= Work to be completed =
Give back the whole listing exactly as written, leaving out each picture.
START Data for processing
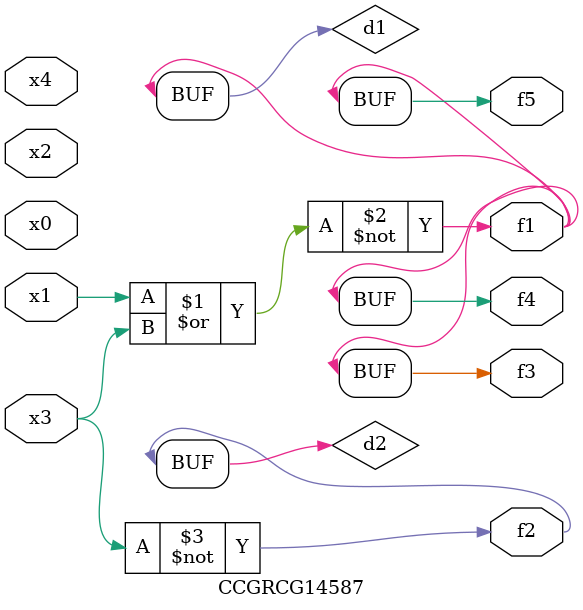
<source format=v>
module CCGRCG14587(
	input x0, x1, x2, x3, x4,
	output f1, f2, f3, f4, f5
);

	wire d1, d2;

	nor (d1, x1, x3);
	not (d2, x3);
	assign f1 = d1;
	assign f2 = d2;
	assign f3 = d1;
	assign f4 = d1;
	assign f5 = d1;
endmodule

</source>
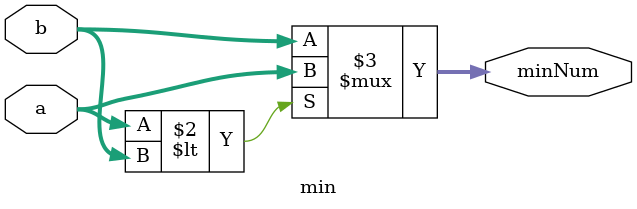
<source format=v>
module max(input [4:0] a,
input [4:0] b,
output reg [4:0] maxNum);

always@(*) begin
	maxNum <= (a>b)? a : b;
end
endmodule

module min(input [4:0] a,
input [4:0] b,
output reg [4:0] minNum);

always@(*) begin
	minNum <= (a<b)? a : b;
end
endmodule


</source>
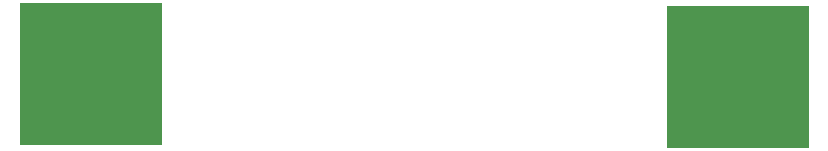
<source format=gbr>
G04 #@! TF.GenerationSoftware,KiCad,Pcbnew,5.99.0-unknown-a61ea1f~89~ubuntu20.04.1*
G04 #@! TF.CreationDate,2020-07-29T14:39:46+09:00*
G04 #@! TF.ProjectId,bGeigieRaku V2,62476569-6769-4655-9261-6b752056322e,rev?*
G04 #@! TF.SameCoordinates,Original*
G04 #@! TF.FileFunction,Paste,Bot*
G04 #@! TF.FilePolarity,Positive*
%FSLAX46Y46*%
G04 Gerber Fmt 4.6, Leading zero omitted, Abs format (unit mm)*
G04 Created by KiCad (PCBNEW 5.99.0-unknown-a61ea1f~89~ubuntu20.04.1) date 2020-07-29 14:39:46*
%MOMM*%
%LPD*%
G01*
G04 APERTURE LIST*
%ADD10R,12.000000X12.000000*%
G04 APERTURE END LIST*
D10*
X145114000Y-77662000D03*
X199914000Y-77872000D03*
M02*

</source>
END Data for processing
= Written response =
<source format=v>
module CCGRCG14587(
	input x0, x1, x2, x3, x4,
	output f1, f2, f3, f4, f5
);

	wire d1, d2;

	nor (d1, x1, x3);
	not (d2, x3);
	assign f1 = d1;
	assign f2 = d2;
	assign f3 = d1;
	assign f4 = d1;
	assign f5 = d1;
endmodule

</source>
<source format=v>
module max(input [4:0] a,
input [4:0] b,
output reg [4:0] maxNum);

always@(*) begin
	maxNum <= (a>b)? a : b;
end
endmodule

module min(input [4:0] a,
input [4:0] b,
output reg [4:0] minNum);

always@(*) begin
	minNum <= (a<b)? a : b;
end
endmodule


</source>
<source format=gbr>
G04 #@! TF.GenerationSoftware,KiCad,Pcbnew,5.99.0-unknown-a61ea1f~89~ubuntu20.04.1*
G04 #@! TF.CreationDate,2020-07-29T14:39:46+09:00*
G04 #@! TF.ProjectId,bGeigieRaku V2,62476569-6769-4655-9261-6b752056322e,rev?*
G04 #@! TF.SameCoordinates,Original*
G04 #@! TF.FileFunction,Paste,Bot*
G04 #@! TF.FilePolarity,Positive*
%FSLAX46Y46*%
G04 Gerber Fmt 4.6, Leading zero omitted, Abs format (unit mm)*
G04 Created by KiCad (PCBNEW 5.99.0-unknown-a61ea1f~89~ubuntu20.04.1) date 2020-07-29 14:39:46*
%MOMM*%
%LPD*%
G01*
G04 APERTURE LIST*
%ADD10R,12.000000X12.000000*%
G04 APERTURE END LIST*
D10*
X145114000Y-77662000D03*
X199914000Y-77872000D03*
M02*

</source>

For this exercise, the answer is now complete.